We’re almost reaching the living room when Kitty catches up to us. “Poo pants,” she hisses at me.

She wraps an arm around both our shoulders, and since we’re almost side by side, she’s the link that holds us together. I can smell bubble gum, which is all Kitty, and gardenias, which is Darby. Flowers and something sweet. I like it. I don’t wear anything myself because it sets off my head, but I like it on her. It’s delicate and not too much. Not triggering anything.

“I can’t wait to hear you guys promise your lives and your bodies to each other—”

This time I don’t mess with Kitty’s hair again to silence her. I go straight for her mouth, clamping my hand over her much bigger yap. Gently. But she gets the message. Because I have something much better, which I’d like to say.

“If we were having a wedding supper, which we’re sure as hell not, but if we were, I think a feast of blood and puppies would be most fitting. What do you think, Darby?”

When I turn to look at her, I know it’s not just the dark sunglasses that have drained her face of all its color.

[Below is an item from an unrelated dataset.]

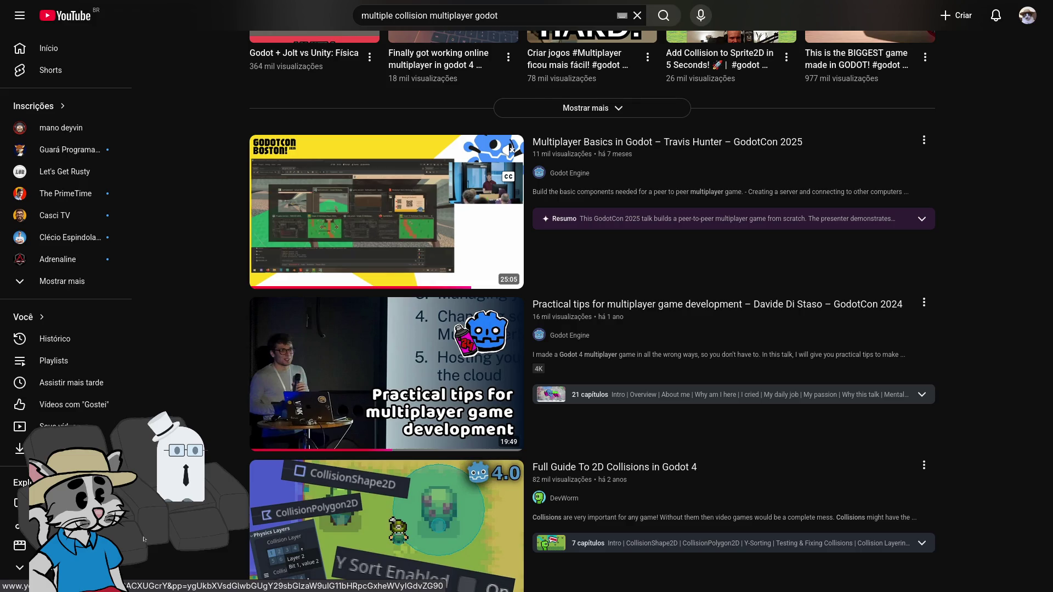
scroll(547, 301, "down", 10)
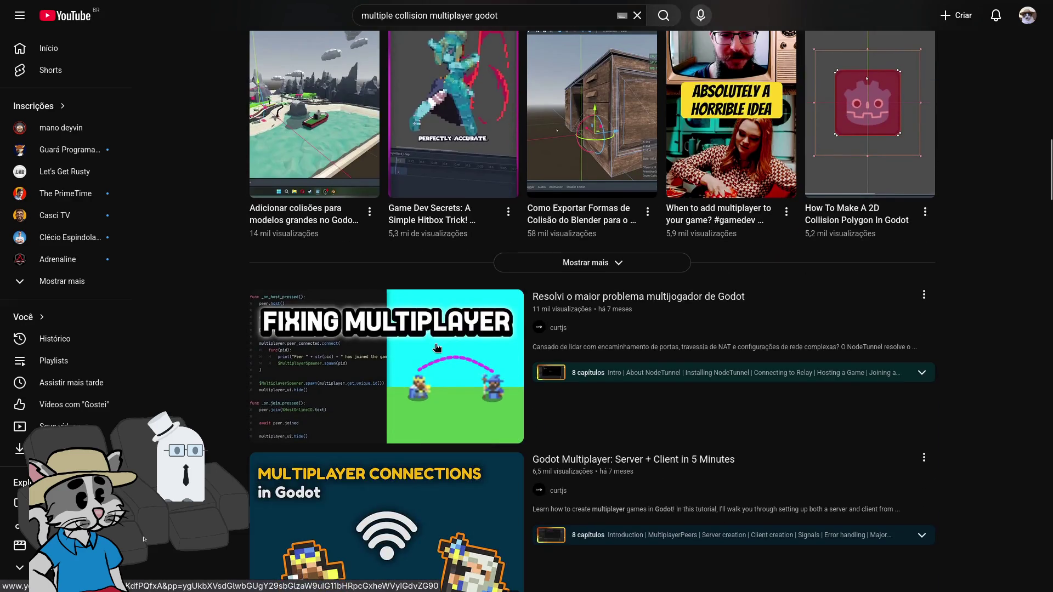
mouse_move(437, 348)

“Sick,” Kitty grunts. “What the heck is wrong with you? I know that’s an inside joke. It has to be an inside joke. But gross.” Before I can say anything, she wipes away her disgusted look and gives me the most hopeful eyes I’ve ever seen. She’s excited, damn it, and her sing-songy voice rings through the house when she proclaims, “Now, let’s go get marrrriiiieeedddddd!”

4

DARBY

He freaking knows.

That’s the thought I kept having the whole time when I should have been on my game, concentrating on those serious vows that bound me to another person for the rest of my life—aka a year or whatever, but instead, I kept thinking that Leonknew. To the tune of,‘twas the minute before our wedding, and Lord Poo is in the house, and holy fuckle nutles, he knows.He knew about everything. Everything in those damn chats. That upset me, even though I knew they were being monitored. I never said anything bad about anyone as a rule because I just don’t do those things since it’s simply not nice, but he knew all along, and he said nothing, which is kind of creepy. He allowed it to go on and on and on for who knows how long. He was rubbing it in when he told me right before we went to get married—the smug bastard—but I didn’t miss the little tiny inflection of hurt in his tone.

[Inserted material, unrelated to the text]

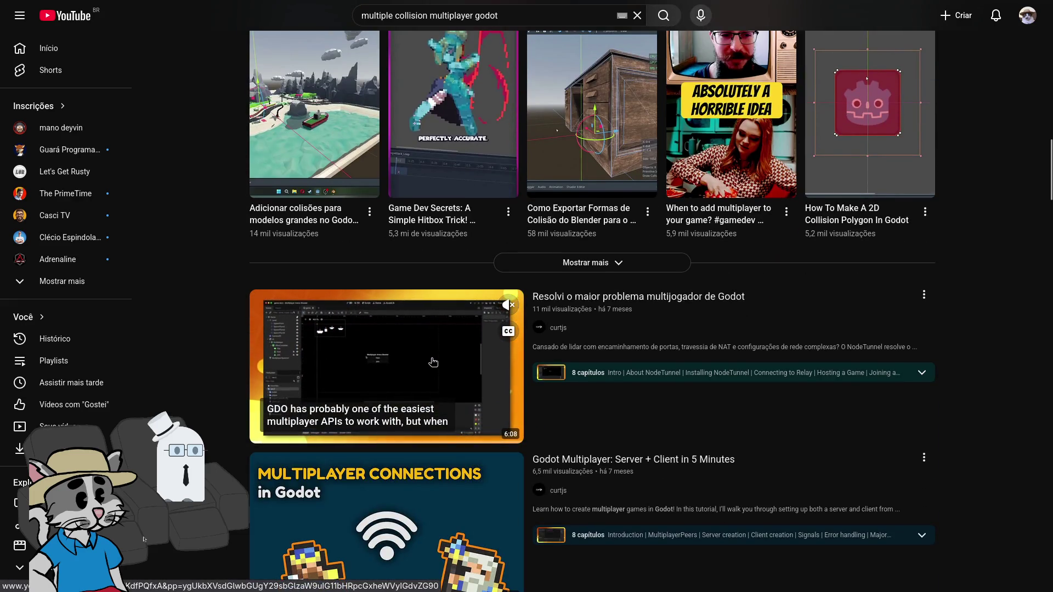
left_click(434, 362)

Yeah. I’d be freaking wounded if people were saying half that crap about me too.

If he was trying to distract me from my wedding jitters, I guess he did the job. I barely got through the ceremony. He didn’t kiss me, which was something I was freaking out about the whole time. And not in a bad way either, which makes me totally pathetic. He grasped my hand and said I was shy and we could skip that part. The JP just seemed like he wanted to get the heck out of there because we were running so late, so it didn’t matter to him either way.

After signing everything to make it all legal, Leon and I had our first fight as a married couple.

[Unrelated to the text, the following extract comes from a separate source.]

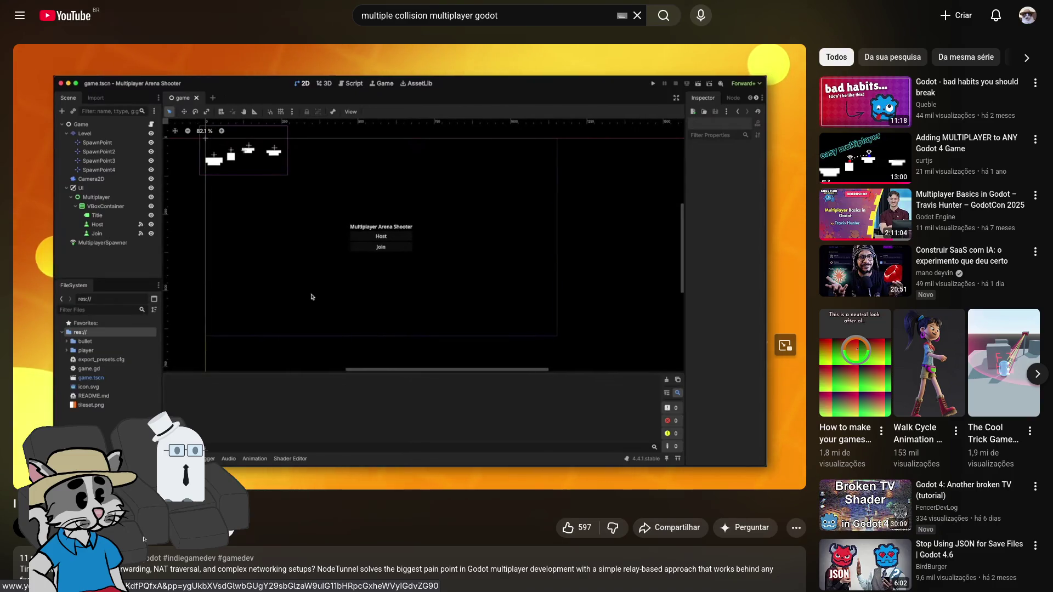
mouse_move(347, 248)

I wanted to go to the cabin in the morning. Sunday to Sunday. And I wanted to drive. However, Leon made it known that he was calling the shots, and we’d be going tonight. In no uncertain terms. His sister gave him a hard time for being an arse again and making me upset when I was sacrificing a lot for him to stay, but he just rubbed my promotion in my face—and frick, I’m insecure about that too because I don’t even know if I can do the job for sure—and then we had grilled cheese sandwiches that Kitty made as a sort of peace offering. I didn’t want to eat mine, but I humored Leon’s sister because she’s awesome, and then I left.